▸ **Problem A**:
Recast the stretch of the listing from the line containing "RĘCZNE WYKONANIE" through the line containing "possono identificare i" as a JSON list of strings, one string per line, with blank lines left out.

▸ **Text provided**:
That should all seem pretty standard, but I've included it here to make the point that we need to something very similar when we introduce functional dependencies. Specifically, we want to be able to use properties from F(P) to simplify/improve contexts during type inference, so we have to ensure that this is sound. If we follow the strategy that was used to ensure soundness of C(P) in Haskell, then we have to come up with a restriction on instance declarations to ensure that our model of I(P) is also a model of F(P). I claim that any of the three conditions we've talked about previously---using your terminology, the CC, WCC or refined WCC---are sufficient to ensure this soundness property. I haven't completed a formal proof, but I think it should be a pretty straightforward exercise in predicate logic.
If a program fails to meet the criteria that ensure soundness of a superclass declaration, the Haskell compiler should reject that code. Exactly the same thing should happen if the input program doesn't satisfy the functional dependencies. Further restrictions are needed to ensure that there is a well-defined semantics (i.e., dictionary/evidence) for each type class instance; this is where overlapping instances complicate the picture, for example. However, for what we're doing here, it's sufficient to focus on the semantics of classes (i.e., on which types are instances of which classes) and to defer the semantics of overloaded operators to a separate discussion.
Responding to Martin's Example: -------------------------------
Here's an example (taken from the paper).
class F a b c | a->b instance F Int Bool Char instance F a b Bool => F [a] [b] Bool
This is an unfortunate example because, in fact, the second instance declaration doesn't contribute anything to the class F! Using the semantics I outlined above, the class F is just {(Int, Bool, Char)}, with only the one instance that comes from the first instance declaration. This is unfortunate because, in the presence of functional dependencies---or, in general, any form of "improvement"---you have to take account of satisfiability. In the example here, any predicate of the form F a b Bool is unsatisfiable, and so any time we attempt to transform an inferred context containing a predicate of this form into some "simplified" version, then there is a sense in which all we are doing is proving that False is equivalent to False (or that anything follows from a contradiction).
In what follows, let's refer to the program above as Q1. However, to explore a case where the predicates of interest are satisfiable, let's also consider an extended version, Q2, that adds one extra instance declaration:
instance F Char Int Bool
Now the semantics of Q2 looks something like:
{ (Int, Bool, Char), (Char, Int, Bool), ([Char], [Int], Bool), ([[Char]], [[Int]], Bool), ([[[Char]]], [[[Int]]], Bool), ([[[[Char]]]], [[[[Int]]]], Bool), ... }
The FD is not full because the class parameter c is not involved in the FD. We will show now that the CHR solver is not confluent.
Although it's just one example, it is worth pointing out that both Q1 and Q2 lead to a semantics for F that is consistent/sound with respect to the declared functional dependency. So far as our semantics is concerned, the fact that the dependency is not full is not significant.

▸ **Available data**:
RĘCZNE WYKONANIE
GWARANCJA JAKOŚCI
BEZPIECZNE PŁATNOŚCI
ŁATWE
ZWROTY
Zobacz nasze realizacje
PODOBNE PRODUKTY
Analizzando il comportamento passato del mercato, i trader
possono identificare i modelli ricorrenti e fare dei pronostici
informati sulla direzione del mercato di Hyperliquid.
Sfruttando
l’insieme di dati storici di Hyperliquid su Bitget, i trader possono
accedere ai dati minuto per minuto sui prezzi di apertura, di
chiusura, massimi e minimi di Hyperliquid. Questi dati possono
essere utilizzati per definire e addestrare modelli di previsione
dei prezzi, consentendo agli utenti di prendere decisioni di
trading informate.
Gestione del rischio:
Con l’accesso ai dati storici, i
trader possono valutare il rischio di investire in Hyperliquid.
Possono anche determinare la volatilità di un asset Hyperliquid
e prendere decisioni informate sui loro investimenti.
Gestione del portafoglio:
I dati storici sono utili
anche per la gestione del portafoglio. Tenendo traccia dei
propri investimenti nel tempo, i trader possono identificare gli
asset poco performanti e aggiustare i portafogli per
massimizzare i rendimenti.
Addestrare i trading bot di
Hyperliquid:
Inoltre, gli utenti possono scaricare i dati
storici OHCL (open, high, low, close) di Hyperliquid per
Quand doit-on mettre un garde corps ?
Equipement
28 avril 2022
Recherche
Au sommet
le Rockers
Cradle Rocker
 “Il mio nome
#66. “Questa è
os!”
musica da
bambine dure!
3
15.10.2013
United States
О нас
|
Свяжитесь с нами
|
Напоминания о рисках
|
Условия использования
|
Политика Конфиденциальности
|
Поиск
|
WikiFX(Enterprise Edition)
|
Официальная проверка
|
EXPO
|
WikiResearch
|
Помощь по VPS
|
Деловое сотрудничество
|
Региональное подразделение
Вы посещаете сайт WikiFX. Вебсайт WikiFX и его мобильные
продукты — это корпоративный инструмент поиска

* * *

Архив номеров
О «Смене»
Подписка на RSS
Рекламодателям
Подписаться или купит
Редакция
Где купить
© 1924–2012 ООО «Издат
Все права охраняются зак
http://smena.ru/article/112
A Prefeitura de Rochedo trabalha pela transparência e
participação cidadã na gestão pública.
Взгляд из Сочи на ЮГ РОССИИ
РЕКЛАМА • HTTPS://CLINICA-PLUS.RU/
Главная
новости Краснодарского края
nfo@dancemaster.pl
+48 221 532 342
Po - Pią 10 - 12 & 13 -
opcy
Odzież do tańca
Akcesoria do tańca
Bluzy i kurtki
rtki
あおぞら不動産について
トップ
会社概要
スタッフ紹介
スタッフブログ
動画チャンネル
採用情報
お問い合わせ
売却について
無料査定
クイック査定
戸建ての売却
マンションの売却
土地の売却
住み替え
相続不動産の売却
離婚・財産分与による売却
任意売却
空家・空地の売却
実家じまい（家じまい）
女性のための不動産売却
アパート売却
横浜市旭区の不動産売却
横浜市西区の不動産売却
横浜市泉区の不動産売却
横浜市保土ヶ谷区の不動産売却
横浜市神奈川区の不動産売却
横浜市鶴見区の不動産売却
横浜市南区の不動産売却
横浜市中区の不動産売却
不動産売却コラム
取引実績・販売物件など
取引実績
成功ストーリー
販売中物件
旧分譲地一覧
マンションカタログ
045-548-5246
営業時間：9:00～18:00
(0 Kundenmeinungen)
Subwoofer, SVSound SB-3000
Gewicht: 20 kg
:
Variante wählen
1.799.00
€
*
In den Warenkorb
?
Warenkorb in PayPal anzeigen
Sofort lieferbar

▸ **Problem B**:
Continue the discussion of functional dependencies in Haskell type classes from where it stops.

▸ **Exercise output A**:
[
  "RĘCZNE WYKONANIE",
  "GWARANCJA JAKOŚCI",
  "BEZPIECZNE PŁATNOŚCI",
  "ŁATWE",
  "ZWROTY",
  "Zobacz nasze realizacje",
  "PODOBNE PRODUKTY",
  "Analizzando il comportamento passato del mercato, i trader",
  "possono identificare i modelli ricorrenti e fare dei pronostici"
]

▸ **Exercise output B**:
I don't dispute your claim that fullness is necessary to establish confluence with CHRs. But that is a consequence of the formal proof/rewrite system that you're using, and not of the underlying semantics.
Here is the translation to CHRs (see the paper for details)
rule F a b1 c, F a b2 d ==> b1=b2 -- (FD) rule F Int Bool Char <==> True -- (Inst1) rule F Int a b ==> a=Bool -- (Imp1) rule F [a] [b] Bool <==> F a b Bool -- (Inst2) rule F [a] c d ==> c=[b] -- (Imp2)
I'm a little surprised that you need Imp1 and Imp2 here. I didn't include analogs of these when I gave a predicate logic rendering for dependency declarations above because they can be obtained as derived properties. Imp1, for example:
Suppose F Int a b. From Inst1, we know that F Int Bool Char. Hence by FD, we know that a = Bool.
My best guess is that you included the Imp1 and Imp2 rules because, although the "<==>" symbol suggests the possibility of bidirectional rewriting, you actually want to view the above as oriented rewrite rules? From my perspective, however, the FD rule is the definition of the functional dependency on F, and everything that you want to know about this dependency can be derived from it ...
The above CHRs are not confluent. For example, there are two possible CHR derivations for the initial constraint store F [a] [b] Bool, F [a] b2 d
F [a] [b] Bool, F [a] b2 d -->_FD (means apply the FD rule) F [a] [b] Bool, F [a] [b] d , b2=[b] --> Inst2 F a b Bool, F [a] [b] d , b_2=[b] (*)
Here's the second CHR derivation
F [a] [b] Bool, F [a] b2 d -->_Inst2 F a b Bool, F [a] b2 d -->_Imp2 F a b Bool, F [a] [c] d, b2=[c] (**)
(*) and (**) are final stores (ie no further CHR are applicable). Unfortunately, they are not logically equivalent (one store says b2=[b] whereas the other store says b2=[c]).
I think it's a mistake to expect these formulas to be logically equivalent, at least in the strong syntactic sense that you seem to be assuming here. As I've mentioned previously, if we're going to use improvement, then we have to take account of satisfiability.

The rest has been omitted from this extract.